In watching last night, I found myself repulsed by the brunette Brit that was supposed to represent my Jesus. Weirdly, I previously tolerated a British Moses and Pharaoh, a peculiarly black Samson (with a thing for white women), the gross mischaracterization of David’s ‘rape’ of Bathsheba and the casting of President Obama’s twin as the devil in the earlier installments of the series. Yet, I found this week that this interpretation of Jesus was a bridge too far….

The truth of the matter is that the casting of colonial Jesus essentially completes a ‘whitewashing’ of the continual portrayal of the Biblical narrative. For centuries, the truths of the African and ‘colored’ heritage of the text has been undermined by colonial powers and forces that sought to rewrite and patronize the what the ancient writers sought to convey. Many folks have said that the color of Jesus shouldn’t matter as long as we appreciate and believe what he did for us. If Jesus’ color doesn’t matter, then why are nearly all of the depictions of Jesus in western culture of a white man? The ‘color’ of our stories matters because they help us to inculcate and in grain the narratives in our lives. Culture, context, gender roles and power all matter in the telling of sacred narratives because they help to expose the continual truth of God’s engagement in the culture, context and power of our present lives.

One colleague commented on reviewing one of the episodes that I, “should not be surprised or astonished, because Burnett and Downey could not be expected to do multicultural telling of the Bible.” My reply was that “my expectations were not unrealistic and in fact were even more normative given that this is the 21st century and we have a broader view of the text and the messages of the text.” Expecting Abraham to be middle eastern and speak something other than English (with a British accent) is not an unreasonable expectation in the 21st century. Expecting a culturally and textually appropriate portrayal of any Biblical character is not an unreasonable expectation of white producers or of the History Channel. Expecting that critical elements of the narratives of Christian heritage not be redacting or edited is also a reasonable expectation.

Unknown-1The text for this week is a passage that I often struggle with. In and of itself, this passage (which has been used by many preachers to support the efficacy of the Bible), on its surface validates the use of scripture because ‘scripture says so’! However, the more nuanced understanding of the text offers a view that the Bible is relevant for teaching because of the inherent truth of the witness of God throughout all generations in the totality of scripture. I believe the writers of the biblical text told the truth of the stories with an awareness of God’s action in and through and by and with the messiness of our human existence. That truth of the text is what makes  the text “useful for teaching, for reproof, for correction, and for training in righteousness.”

In my vocation as a pastor and religious educator, I plan to use the series and all of its flaws. I plan to use it to teach the power of hermeneutics and enculturation in reading the bible. The History Channel series is no different than many of the other portrayals of the Bible (see ‘Ten Commandments’, ‘One Night with the King’, ‘Prince of Egypt’, etc.). All of these movies and shows tell the stories of the Bible in ways that are intentional in leading us to believe what they want us to. In many ways, these tellings reinforce cultural mores and norms that continually oppress and undermine the real meaning of the text. In teaching about this form of redaction, I hope to empower many in our faith to counteract these tendencies when we see it so that we may be empowered in our views of pop cultural representations of our faith.

I take REAL issue with redaction (even in the ancient traditions in the Old Testament). Redaction is a power grab and a selective revisionist view toward telling the truth. Its misleading with intent and purpose. If we are ever going to get a free and fair glimpse of the vision of truth, we are going to need to tell the story of our faith free from redaction, revision and with a healthy wrestling with God in the text.

* **Problem to work on**: Revise the stretch of the essay on the Bible series from "One colleague commented" through "a reasonable expectation.", putting "friend" in place of "colleague".

* **Material**:
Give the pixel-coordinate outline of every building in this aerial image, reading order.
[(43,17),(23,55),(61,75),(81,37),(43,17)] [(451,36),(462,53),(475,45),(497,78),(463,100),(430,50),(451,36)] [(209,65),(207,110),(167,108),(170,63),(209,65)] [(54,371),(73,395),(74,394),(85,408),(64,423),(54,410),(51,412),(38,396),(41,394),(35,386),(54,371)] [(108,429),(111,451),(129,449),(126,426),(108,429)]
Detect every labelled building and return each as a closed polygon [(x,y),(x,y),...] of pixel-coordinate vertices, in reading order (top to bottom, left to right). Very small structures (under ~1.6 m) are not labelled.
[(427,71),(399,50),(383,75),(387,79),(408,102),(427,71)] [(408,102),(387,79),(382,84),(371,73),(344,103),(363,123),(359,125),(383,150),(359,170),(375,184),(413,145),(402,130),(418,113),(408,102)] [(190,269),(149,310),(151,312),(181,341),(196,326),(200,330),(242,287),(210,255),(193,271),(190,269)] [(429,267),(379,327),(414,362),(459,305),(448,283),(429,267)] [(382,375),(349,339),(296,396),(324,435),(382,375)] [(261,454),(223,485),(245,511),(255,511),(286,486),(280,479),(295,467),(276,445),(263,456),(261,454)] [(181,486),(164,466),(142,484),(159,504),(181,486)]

* **Problem solution**:
One friend commented on reviewing one of the episodes that I, “should not be surprised or astonished, because Burnett and Downey could not be expected to do multicultural telling of the Bible.” My reply was that “my expectations were not unrealistic and in fact were even more normative given that this is the 21st century and we have a broader view of the text and the messages of the text.” Expecting Abraham to be middle eastern and speak something other than English (with a British accent) is not an unreasonable expectation in the 21st century. Expecting a culturally and textually appropriate portrayal of any Biblical character is not an unreasonable expectation of white producers or of the History Channel. Expecting that critical elements of the narratives of Christian heritage not be redacting or edited is also a reasonable expectation.